## Stored data
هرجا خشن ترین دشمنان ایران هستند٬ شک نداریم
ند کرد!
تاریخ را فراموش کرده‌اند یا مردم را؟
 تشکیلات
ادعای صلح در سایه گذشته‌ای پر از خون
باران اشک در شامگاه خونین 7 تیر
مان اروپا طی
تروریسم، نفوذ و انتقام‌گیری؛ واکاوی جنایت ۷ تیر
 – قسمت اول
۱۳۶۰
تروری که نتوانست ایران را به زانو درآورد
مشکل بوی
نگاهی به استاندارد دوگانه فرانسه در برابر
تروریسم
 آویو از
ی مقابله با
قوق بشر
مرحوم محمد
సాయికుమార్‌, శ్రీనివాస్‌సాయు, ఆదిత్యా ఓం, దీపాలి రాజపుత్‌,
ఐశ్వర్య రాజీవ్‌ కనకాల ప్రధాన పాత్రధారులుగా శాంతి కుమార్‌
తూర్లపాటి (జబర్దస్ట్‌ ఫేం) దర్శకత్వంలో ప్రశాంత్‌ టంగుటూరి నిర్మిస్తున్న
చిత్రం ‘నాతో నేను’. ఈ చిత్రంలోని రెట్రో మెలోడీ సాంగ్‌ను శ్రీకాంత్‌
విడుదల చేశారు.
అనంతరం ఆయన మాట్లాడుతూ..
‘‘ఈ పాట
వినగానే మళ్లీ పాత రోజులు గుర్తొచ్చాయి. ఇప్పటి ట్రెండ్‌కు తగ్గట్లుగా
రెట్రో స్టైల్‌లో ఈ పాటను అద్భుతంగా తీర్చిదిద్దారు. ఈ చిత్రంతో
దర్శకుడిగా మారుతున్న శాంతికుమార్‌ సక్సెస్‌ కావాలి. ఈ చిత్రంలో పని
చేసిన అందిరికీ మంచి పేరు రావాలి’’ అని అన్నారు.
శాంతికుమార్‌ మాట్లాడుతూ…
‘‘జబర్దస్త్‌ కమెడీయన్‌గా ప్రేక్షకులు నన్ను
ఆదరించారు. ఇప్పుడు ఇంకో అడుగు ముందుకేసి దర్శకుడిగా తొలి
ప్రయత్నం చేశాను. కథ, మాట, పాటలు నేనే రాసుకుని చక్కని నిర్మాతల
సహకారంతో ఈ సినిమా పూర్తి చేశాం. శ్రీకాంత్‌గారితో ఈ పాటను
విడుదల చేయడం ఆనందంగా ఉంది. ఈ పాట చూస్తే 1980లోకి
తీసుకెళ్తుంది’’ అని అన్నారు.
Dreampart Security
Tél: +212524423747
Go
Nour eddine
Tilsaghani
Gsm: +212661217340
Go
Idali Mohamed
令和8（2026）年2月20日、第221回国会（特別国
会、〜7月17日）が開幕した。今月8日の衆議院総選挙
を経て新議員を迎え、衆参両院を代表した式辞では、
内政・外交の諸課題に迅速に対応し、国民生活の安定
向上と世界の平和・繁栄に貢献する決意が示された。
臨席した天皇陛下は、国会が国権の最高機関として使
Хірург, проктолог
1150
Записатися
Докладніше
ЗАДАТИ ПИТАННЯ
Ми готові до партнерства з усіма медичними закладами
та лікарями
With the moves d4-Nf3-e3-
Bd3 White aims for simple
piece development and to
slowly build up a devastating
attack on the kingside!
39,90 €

## Written task
Could you format every line of the entries above as a single numbered list, leaving out any blank lines?

## Response to this exercise
1. هرجا خشن ترین دشمنان ایران هستند٬ شک نداریم
2. ند کرد!
3. تاریخ را فراموش کرده‌اند یا مردم را؟
4.  تشکیلات
5. ادعای صلح در سایه گذشته‌ای پر از خون
6. باران اشک در شامگاه خونین 7 تیر
7. مان اروپا طی
8. تروریسم، نفوذ و انتقام‌گیری؛ واکاوی جنایت ۷ تیر
9.  – قسمت اول
10. ۱۳۶۰
11. تروری که نتوانست ایران را به زانو درآورد
12. مشکل بوی
13. نگاهی به استاندارد دوگانه فرانسه در برابر
14. تروریسم
15.  آویو از
16. ی مقابله با
17. قوق بشر
18. مرحوم محمد
19. సాయికుమార్‌, శ్రీనివాస్‌సాయు, ఆదిత్యా ఓం, దీపాలి రాజపుత్‌,
20. ఐశ్వర్య రాజీవ్‌ కనకాల ప్రధాన పాత్రధారులుగా శాంతి కుమార్‌
21. తూర్లపాటి (జబర్దస్ట్‌ ఫేం) దర్శకత్వంలో ప్రశాంత్‌ టంగుటూరి నిర్మిస్తున్న
22. చిత్రం ‘నాతో నేను’. ఈ చిత్రంలోని రెట్రో మెలోడీ సాంగ్‌ను శ్రీకాంత్‌
23. విడుదల చేశారు.
24. అనంతరం ఆయన మాట్లాడుతూ..
25. ‘‘ఈ పాట
26. వినగానే మళ్లీ పాత రోజులు గుర్తొచ్చాయి. ఇప్పటి ట్రెండ్‌కు తగ్గట్లుగా
27. రెట్రో స్టైల్‌లో ఈ పాటను అద్భుతంగా తీర్చిదిద్దారు. ఈ చిత్రంతో
28. దర్శకుడిగా మారుతున్న శాంతికుమార్‌ సక్సెస్‌ కావాలి. ఈ చిత్రంలో పని
29. చేసిన అందిరికీ మంచి పేరు రావాలి’’ అని అన్నారు.
30. శాంతికుమార్‌ మాట్లాడుతూ…
31. ‘‘జబర్దస్త్‌ కమెడీయన్‌గా ప్రేక్షకులు నన్ను
32. ఆదరించారు. ఇప్పుడు ఇంకో అడుగు ముందుకేసి దర్శకుడిగా తొలి
33. ప్రయత్నం చేశాను. కథ, మాట, పాటలు నేనే రాసుకుని చక్కని నిర్మాతల
34. సహకారంతో ఈ సినిమా పూర్తి చేశాం. శ్రీకాంత్‌గారితో ఈ పాటను
35. విడుదల చేయడం ఆనందంగా ఉంది. ఈ పాట చూస్తే 1980లోకి
36. తీసుకెళ్తుంది’’ అని అన్నారు.
37. Dreampart Security
38. Tél: +212524423747
39. Go
40. Nour eddine
41. Tilsaghani
42. Gsm: +212661217340
43. Go
44. Idali Mohamed
45. 令和8（2026）年2月20日、第221回国会（特別国
46. 会、〜7月17日）が開幕した。今月8日の衆議院総選挙
47. を経て新議員を迎え、衆参両院を代表した式辞では、
48. 内政・外交の諸課題に迅速に対応し、国民生活の安定
49. 向上と世界の平和・繁栄に貢献する決意が示された。
50. 臨席した天皇陛下は、国会が国権の最高機関として使
51. Хірург, проктолог
52. 1150
53. Записатися
54. Докладніше
55. ЗАДАТИ ПИТАННЯ
56. Ми готові до партнерства з усіма медичними закладами
57. та лікарями
58. With the moves d4-Nf3-e3-
59. Bd3 White aims for simple
60. piece development and to
61. slowly build up a devastating
62. attack on the kingside!
63. 39,90 €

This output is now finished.